Weighing the pros and cons of tailgates
From cost to capacity – calculating ROI potential
by Josh Swank, Philippi-Hagenbuch vice president of sales & marketing
Quarry managers know that hauling more with each pass, without added maintenance, leads to increased revenue. Still, some companies forgo potential profits every day because of one missing component — a tailgate. Aggregates companies should consider the pros and cons and do the math to determine what works best for their operations.
Most trucks come standard without a tailgate. And while it may seem like a minor feature, the absence of a tailgate can result in loads that are 10-15% below rated capacity. Loading a unit without a tailgate typically results in less material on the truck as a means of preventing spillage. Sacrificing 15% per load each trip is simply not economical for many aggregates companies.
By increasing haul volumes to meet a truck’s rated capacity, tailgates quickly and easily boost an operation’s profitability. For example, a 70-ton-capacity truck with a tailgate hauls nearly 11 more tons per load than a 70-ton truck without a tailgate. If a fleet of six trucks adds 11 tons to each of their respective 12 loads per day, the result is similar to adding another truck to the fleet without the increase in fuel, maintenance or labor.
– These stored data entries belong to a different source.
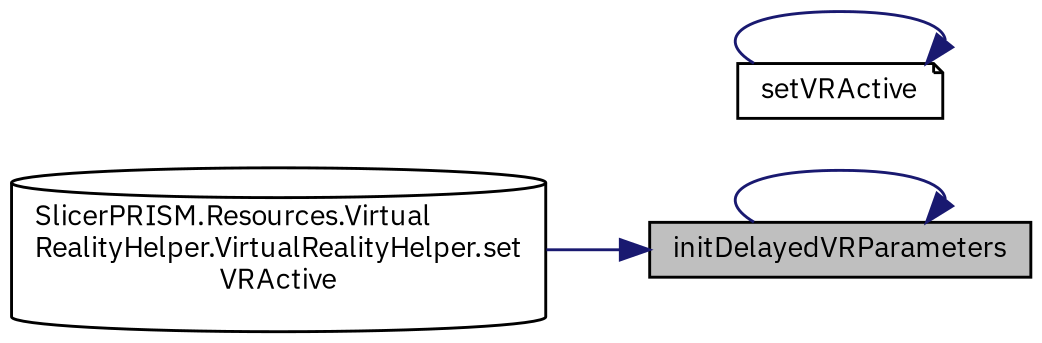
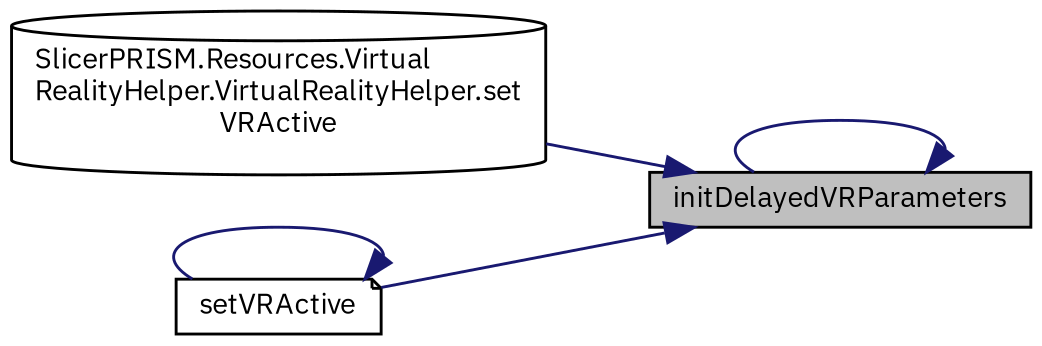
  digraph {
    fontname="IBM Plex Sans"
    rankdir=RL
    node [color=black fontname="IBM Plex Sans" fontsize=10]
    edge [color=midnightblue dir=back fontname="IBM Plex Sans" fontsize=10 labelfontname=Helvetica labelfontsize=10 style=solid]
    n1 [fillcolor=grey75 fontcolor=black height=0.2 label=initDelayedVRParameters shape=box style=filled width=0.4]
    n2 [height=0.2 label="SlicerPRISM.Resources.Virtual\lRealityHelper.VirtualRealityHelper.set\lVRActive" shape=cylinder width=0.4]
    n3 [height=0.2 label=setVRActive shape=note width=0.4]
    n1 -> n1
    n1 -> n2
+   n1 -> n3
    n3 -> n3
  }
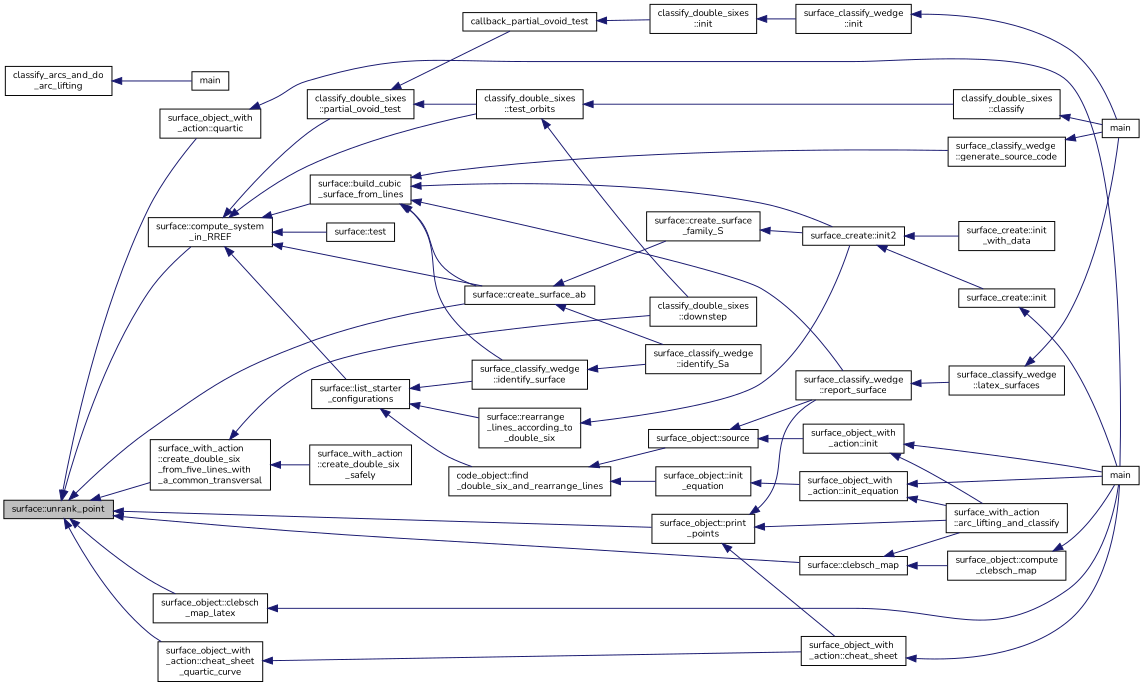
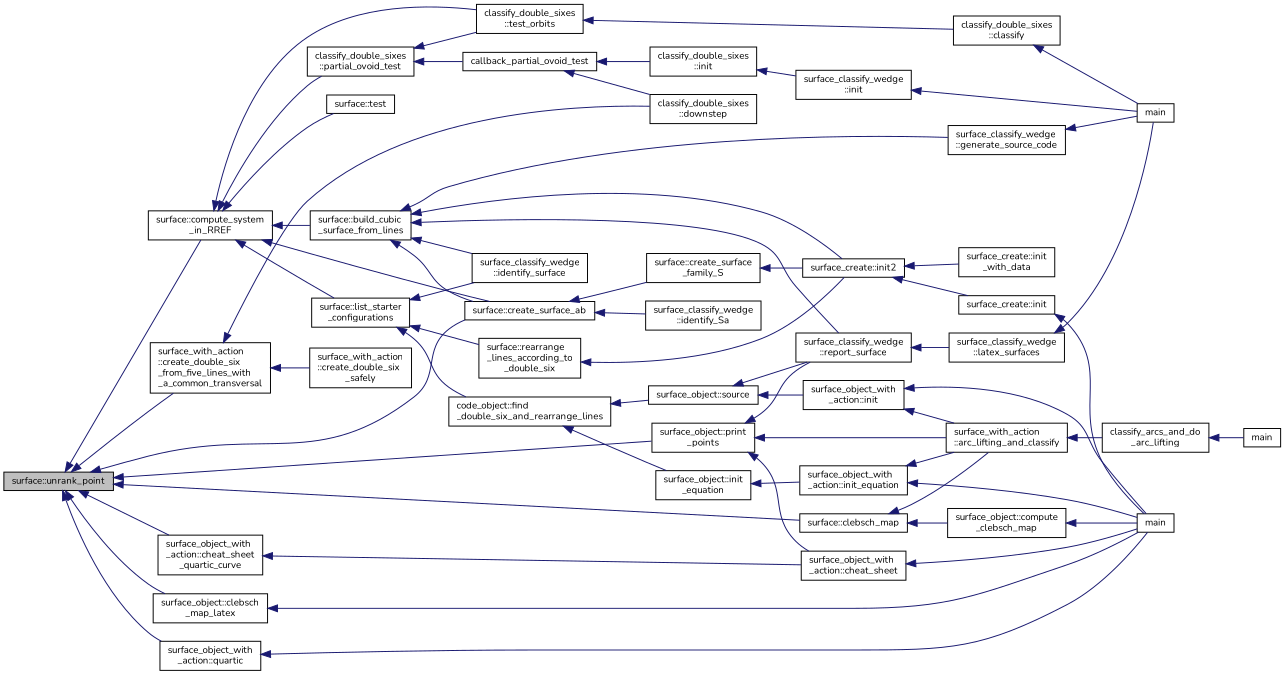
  digraph {
    fontname=Nunito
    rankdir=LR
    node [color=black fillcolor=white fontname=Nunito fontsize=10 shape=record style=filled]
    edge [color=midnightblue dir=back fontname=Nunito fontsize=10 labelfontname=Helvetica labelfontsize=10 style=solid]
    n1 [fillcolor=grey75 fontcolor=black height=0.2 label="surface::unrank_point" width=0.4]
    n2 [height=0.2 label="surface::compute_system\l_in_RREF" width=0.4]
    n3 [height=0.2 label="surface::create_surface_ab" width=0.4]
    n4 [height=0.2 label="surface::clebsch_map" width=0.4]
    n5 [height=0.2 label="surface_object::print\l_points" width=0.4]
    n6 [height=0.2 label="surface_object::clebsch\l_map_latex" width=0.4]
    n7 [height=0.2 label="surface_object_with\l_action::quartic" width=0.4]
    n8 [height=0.2 label="surface_object_with\l_action::cheat_sheet\l_quartic_curve" width=0.4]
    n9 [height=0.2 label="surface_with_action\l::create_double_six\l_from_five_lines_with\l_a_common_transversal" width=0.4]
    n10 [height=0.2 label="surface::build_cubic\l_surface_from_lines" width=0.4]
    n11 [height=0.2 label="surface::test" width=0.4]
    n12 [height=0.2 label="surface::list_starter\l_configurations" width=0.4]
    n13 [height=0.2 label="classify_double_sixes\l::partial_ovoid_test" width=0.4]
    n14 [height=0.2 label="classify_double_sixes\l::test_orbits" width=0.4]
    n15 [height=0.2 label="surface::create_surface\l_family_S" width=0.4]
    n16 [height=0.2 label="surface_classify_wedge\l::identify_Sa" width=0.4]
    n17 [height=0.2 label="surface_with_action\l::arc_lifting_and_classify" width=0.4]
    n18 [height=0.2 label="surface_object::compute\l_clebsch_map" width=0.4]
    n19 [height=0.2 label="surface_classify_wedge\l::report_surface" width=0.4]
    n20 [height=0.2 label="surface_object_with\l_action::cheat_sheet" width=0.4]
    n21 [height=0.2 label=main width=0.4]
    n22 [height=0.2 label="classify_double_sixes\l::downstep" width=0.4]
    n23 [height=0.2 label="surface_with_action\l::create_double_six\l_safely" width=0.4]
    n24 [height=0.2 label="surface_create::init2" width=0.4]
    n25 [height=0.2 label="surface_classify_wedge\l::identify_surface" width=0.4]
    n26 [height=0.2 label="surface_classify_wedge\l::generate_source_code" width=0.4]
    n27 [height=0.2 label="surface::rearrange\l_lines_according_to\l_double_six" width=0.4]
    n28 [height=0.2 label="code_object::find\l_double_six_and_rearrange_lines" width=0.4]
    n29 [height=0.2 label=callback_partial_ovoid_test width=0.4]
    n30 [height=0.2 label="classify_double_sixes\l::classify" width=0.4]
    n31 [height=0.2 label="surface_create::init\l_with_data" width=0.4]
    n32 [height=0.2 label="surface_create::init" width=0.4]
    n33 [height=0.2 label="surface_classify_wedge\l::latex_surfaces" width=0.4]
    n34 [height=0.2 label=main width=0.4]
    n35 [height=0.2 label="surface_object::init\l_equation" width=0.4]
    n36 [height=0.2 label="surface_object::source" width=0.4]
    n37 [height=0.2 label="surface_object_with\l_action::init_equation" width=0.4]
    n38 [height=0.2 label="surface_object_with\l_action::init" width=0.4]
    n39 [height=0.2 label="classify_arcs_and_do\l_arc_lifting" width=0.4]
    n40 [height=0.2 label=main width=0.4]
    n41 [height=0.2 label="classify_double_sixes\l::init" width=0.4]
    n42 [height=0.2 label="surface_classify_wedge\l::init" width=0.4]
    n1 -> n2
    n1 -> n3
    n1 -> n4
    n1 -> n5
    n1 -> n6
    n1 -> n7
    n1 -> n8
    n1 -> n9
    n2 -> n3
    n2 -> n10
    n2 -> n11
    n2 -> n12
    n2 -> n13
    n2 -> n14
    n3 -> n15
    n3 -> n16
    n4 -> n17
    n4 -> n18
    n5 -> n17
    n5 -> n19
    n5 -> n20
    n6 -> n21
    n7 -> n21
    n8 -> n20
    n9 -> n22
    n9 -> n23
    n10 -> n3
    n10 -> n19
    n10 -> n24
    n10 -> n25
    n10 -> n26
    n12 -> n25
    n12 -> n27
    n12 -> n28
    n13 -> n14
    n13 -> n29
-   n14 -> n22
+   n29 -> n22
    n14 -> n30
    n15 -> n24
+   n17 -> n39
    n18 -> n21
    n19 -> n33
    n20 -> n21
    n24 -> n31
    n24 -> n32
-   n25 -> n16
    n26 -> n34
    n27 -> n24
    n28 -> n35
    n28 -> n36
    n29 -> n41
    n30 -> n34
    n32 -> n21
    n33 -> n34
    n35 -> n37
    n36 -> n19
    n36 -> n38
    n37 -> n17
    n37 -> n21
    n38 -> n17
    n38 -> n21
    n39 -> n40
    n41 -> n42
    n42 -> n34
  }
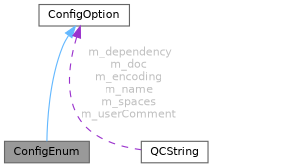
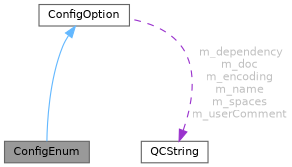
  digraph {
    node [color=gray40 fillcolor=white fontname=Helvetica fontsize=10 shape=box style=filled]
    edge [dir=back fontname=Helvetica fontsize=10 labelfontname=Helvetica labelfontsize=10]
    n1 [fillcolor=grey60 fontcolor=black height=0.2 label=ConfigEnum width=0.4]
    n2 [height=0.2 label=ConfigOption width=0.4]
    n3 [height=0.2 label=QCString width=0.4]
    n2 -> n1 [color=steelblue1 style=solid]
-   n2 -> n3 [color=darkorchid3 fontcolor=grey label=" m_dependency\nm_doc\nm_encoding\nm_name\nm_spaces\nm_userComment" style=dashed]
+   n3 -> n2 [color=darkorchid3 fontcolor=grey label=" m_dependency\nm_doc\nm_encoding\nm_name\nm_spaces\nm_userComment" style=dashed]
  }
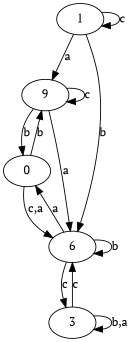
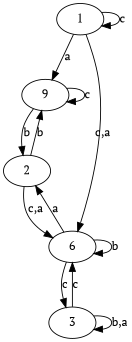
  digraph {
    d2tdocpreamble="\usetikzlibrary{automata}"
    d2tfigpreamble="\tikzstyle{every state}= [ draw=blue!50,very thick,fill=blue!20]  \tikzstyle{auto}= [fill=white]"
    fontname="PT Serif"
    ranksep=0.5
    node [fontname="PT Serif" style=state]
    edge [fontname="PT Serif" lblstyle=auto topath="bend right"]
    n1 [label=9 style="state, accepting"]
-   n2 [label=0 style="state, initial"]
+   n2 [label=2 style="state, initial"]
    n3 [label=6]
    n4 [label=3]
    n5 [label=1]
    n1 -> n1 [label=c topath="loop above"]
    n1 -> n2 [label=b]
-   n1 -> n3 [label=a]
    n2 -> n1 [label=b]
    n2 -> n3 [label="c,a"]
    n3 -> n2 [label=a]
    n3 -> n3 [label=b topath="loop above"]
    n3 -> n4 [label=c]
    n4 -> n3 [label=c]
    n4 -> n4 [label="b,a" topath="loop above"]
    n5 -> n1 [label=a]
-   n5 -> n3 [label=b]
+   n5 -> n3 [label="c,a"]
    n5 -> n5 [label=c topath="loop above"]
  }
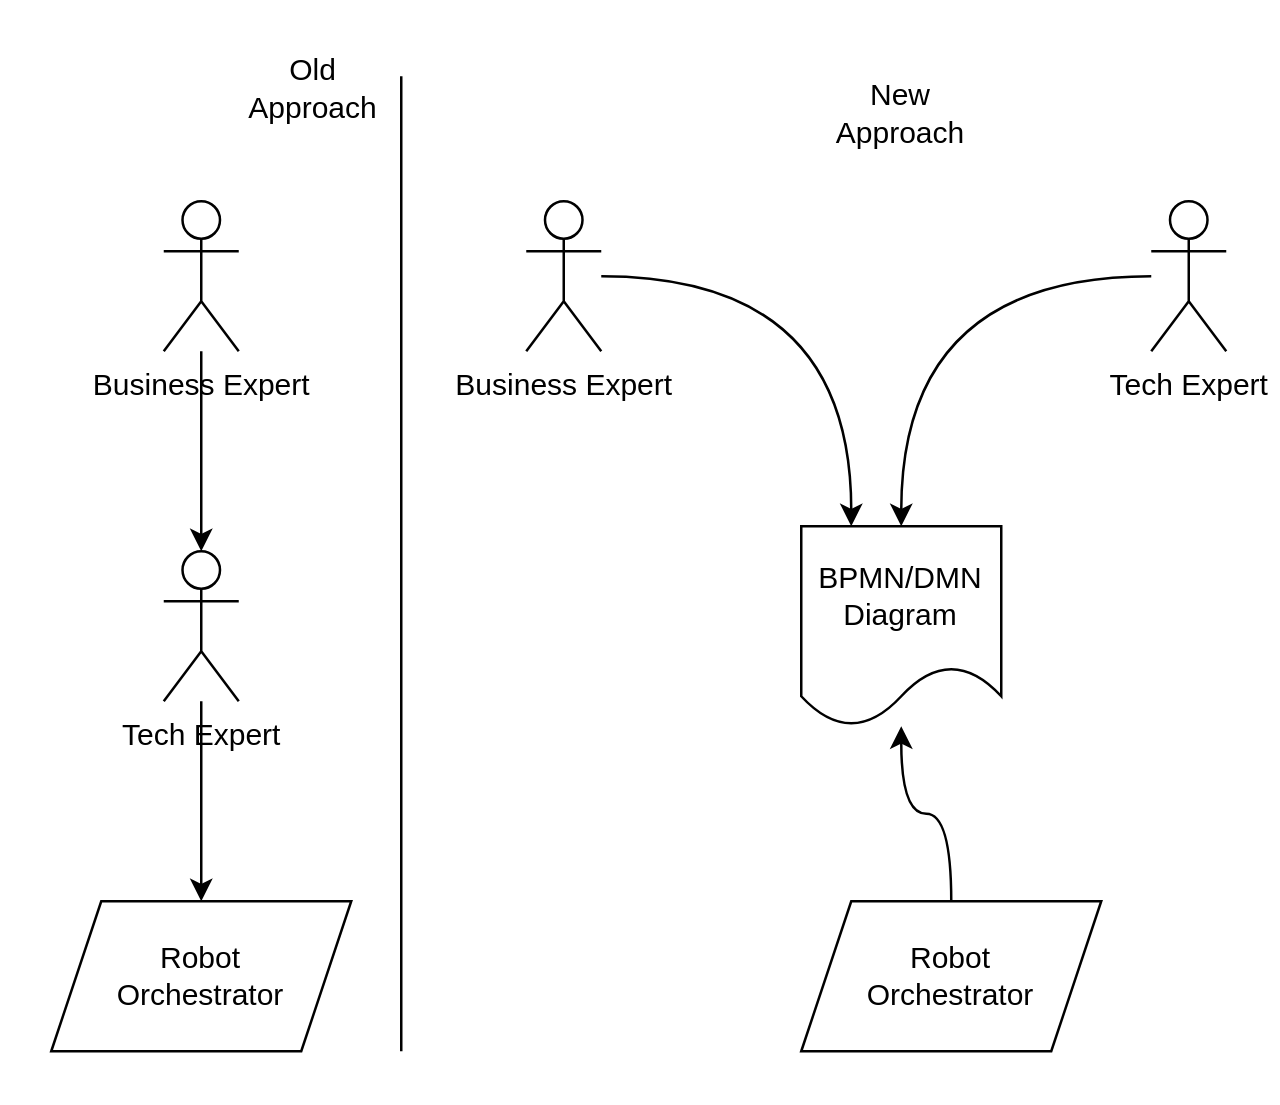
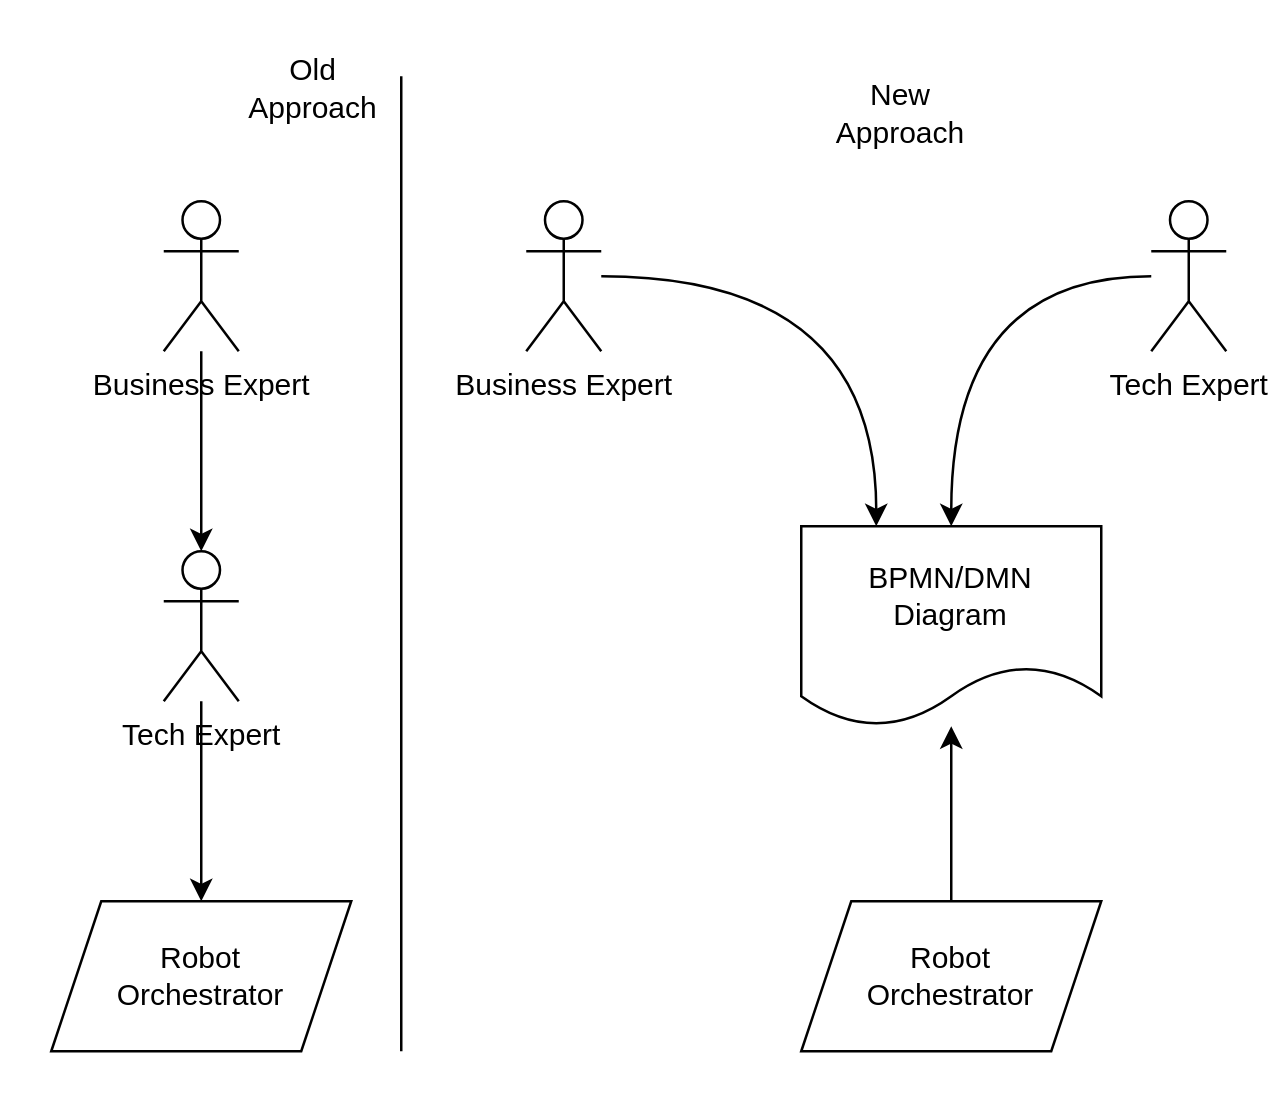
  <mxCell id="0" />
  <mxCell id="1" parent="0" />
  <mxCell id="2" style="edgeStyle=orthogonalEdgeStyle;rounded=0;orthogonalLoop=1;jettySize=auto;html=1;entryX=0.25;entryY=0;entryDx=0;entryDy=0;curved=1;" edge="1" parent="1" source="3" target="8"><mxGeometry relative="1" as="geometry"><mxPoint x="325" y="215" as="targetPoint" /></mxGeometry></mxCell>
  <mxCell id="3" value="Business Expert" style="shape=umlActor;verticalLabelPosition=bottom;verticalAlign=top;html=1;outlineConnect=0;" vertex="1" parent="1"><mxGeometry x="210" y="80" width="30" height="60" as="geometry" /></mxCell>
  <mxCell id="4" style="edgeStyle=orthogonalEdgeStyle;curved=1;rounded=0;orthogonalLoop=1;jettySize=auto;html=1;" edge="1" parent="1" source="5" target="8"><mxGeometry relative="1" as="geometry" /></mxCell>
  <mxCell id="5" value="Tech Expert" style="shape=umlActor;verticalLabelPosition=bottom;verticalAlign=top;html=1;outlineConnect=0;" vertex="1" parent="1"><mxGeometry x="460" y="80" width="30" height="60" as="geometry" /></mxCell>
  <mxCell id="6" style="edgeStyle=orthogonalEdgeStyle;curved=1;rounded=0;orthogonalLoop=1;jettySize=auto;html=1;" edge="1" parent="1" source="7" target="8"><mxGeometry relative="1" as="geometry" /></mxCell>
  <mxCell id="7" value="Robot &lt;br&gt;Orchestrator" style="shape=parallelogram;perimeter=parallelogramPerimeter;whiteSpace=wrap;html=1;fixedSize=1;" vertex="1" parent="1"><mxGeometry x="320" y="360" width="120" height="60" as="geometry" /></mxCell>
- <mxCell id="8" value="BPMN/DMN&lt;br&gt;Diagram" style="shape=document;whiteSpace=wrap;html=1;boundedLbl=1;" vertex="1" parent="1"><mxGeometry x="320" y="210" width="80" height="80" as="geometry" /></mxCell>
+ <mxCell id="8" value="BPMN/DMN&lt;br&gt;Diagram" style="shape=document;whiteSpace=wrap;html=1;boundedLbl=1;" vertex="1" parent="1"><mxGeometry x="320" y="210" width="120" height="80" as="geometry" /></mxCell>
  <mxCell id="9" value="New Approach" style="text;html=1;strokeColor=none;fillColor=none;align=center;verticalAlign=middle;whiteSpace=wrap;rounded=0;" vertex="1" parent="1"><mxGeometry x="330" y="30" width="60" height="30" as="geometry" /></mxCell>
  <mxCell id="10" value="Old Approach" style="text;html=1;strokeColor=none;fillColor=none;align=center;verticalAlign=middle;whiteSpace=wrap;rounded=0;" vertex="1" parent="1"><mxGeometry x="95" y="20" width="60" height="30" as="geometry" /></mxCell>
  <mxCell id="11" style="edgeStyle=orthogonalEdgeStyle;curved=1;rounded=0;orthogonalLoop=1;jettySize=auto;html=1;entryX=0.5;entryY=0;entryDx=0;entryDy=0;entryPerimeter=0;" edge="1" parent="1" source="12" target="14"><mxGeometry relative="1" as="geometry" /></mxCell>
  <mxCell id="12" value="Business Expert" style="shape=umlActor;verticalLabelPosition=bottom;verticalAlign=top;html=1;outlineConnect=0;" vertex="1" parent="1"><mxGeometry x="65" y="80" width="30" height="60" as="geometry" /></mxCell>
  <mxCell id="13" style="edgeStyle=orthogonalEdgeStyle;curved=1;rounded=0;orthogonalLoop=1;jettySize=auto;html=1;" edge="1" parent="1" source="14" target="15"><mxGeometry relative="1" as="geometry" /></mxCell>
  <mxCell id="14" value="Tech Expert" style="shape=umlActor;verticalLabelPosition=bottom;verticalAlign=top;html=1;outlineConnect=0;" vertex="1" parent="1"><mxGeometry x="65" y="220" width="30" height="60" as="geometry" /></mxCell>
  <mxCell id="15" value="Robot &lt;br&gt;Orchestrator" style="shape=parallelogram;perimeter=parallelogramPerimeter;whiteSpace=wrap;html=1;fixedSize=1;" vertex="1" parent="1"><mxGeometry x="20" y="360" width="120" height="60" as="geometry" /></mxCell>
  <mxCell id="16" value="" style="endArrow=none;html=1;rounded=0;curved=1;" edge="1" parent="1"><mxGeometry width="50" height="50" relative="1" as="geometry"><mxPoint x="160" y="420" as="sourcePoint" /><mxPoint x="160" y="30" as="targetPoint" /></mxGeometry></mxCell>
It’s important to keep in mind, however, that tailgates come with a significant expense upfront. Managers should consider how quickly their operation will experience returns from their tailgates before making a purchase. For some smaller fleets, it may even make sense to purchase a single tailgate for one hauler and track productivity to help determine if adding more is the best move.
Hit the target
Tailgates not only allow for maximum payload but also provide the loader-operator a larger loading target, which enhances speed and efficiency while reducing wear and stress on the truck. Tailgates optimize the loading zone so materials can be dumped in the middle of the body, rather than near the front. This improves weight distribution and overall truck stability. Always loading toward the front of a truck adds stress to front axles and hydraulic hoist cylinders of the truck, resulting in premature tire wear, body damage, and potential axle and hoist cylinder damage.
Improving payload with a tailgate doesn’t come without growing pains, however. Inexperienced or overzealous operators may be inclined to overload tailgate bodies beyond a truck’s payload rating. A 70-ton truck hauling 80 tons of material is operating outside of the OEM truck manufacturer’s guidelines; this can cause damage and safety hazards while also voiding the truck’s warranty. Squeezing an extra 10 tons per load may seem like a quick way to boost profits, however, repair costs can far exceed additional revenue if it results in a blown tire or cripples the chassis.
The pros of adding a tailgate extend beyond truck capacity. Anyone who spends their day in a quarry knows roads can be narrow, rough and littered with spillage, making them hard to navigate and posing risks for trucks and other equipment operating at the site. Closing haul roads to clear the debris results in lost productivity, not to mention the fuel and labor costs associated with clearing the roads.
Open up to options
With a variety of tailgate options on the market, it’s important to find the design that complements the specific operation. Typically, tailgates that lift, instead of drop down, provide maximum efficiency. Dropdown tailgates are often slower when opening and closing and are more susceptible to damage from dumped materials. These designs also rely on pins or hydraulic systems, and with more grease points, cylinders and joints, the risk of failure increases. Dropdown tailgates may seem like a quick, economical solution, but can end up costing more for repairs and replacement.
Lifting, scissor-style tailgates have fewer moving parts and less potential maintenance. It is important to find a tailgate that’s built with durable, high-strength steel and features strong components, including steel alloy chains and bushings that don’t require continuous lubrication. Also, make sure the tailgate lifts high and fast enough to get out of the way before unloading. The last thing anybody wants is the tailgate to hold back the load when dumping. Faster dumping leads to increased efficiency and productivity.
Consider the pros and cons before adding tailgates to haul trucks in a fleet. Upfront expenses can be a deterrent and, for certain operations, payload limitations may not be restricting revenue potential. For most quarry managers however, tailgates can pay off quickly through increased payload and reduced truck maintenance.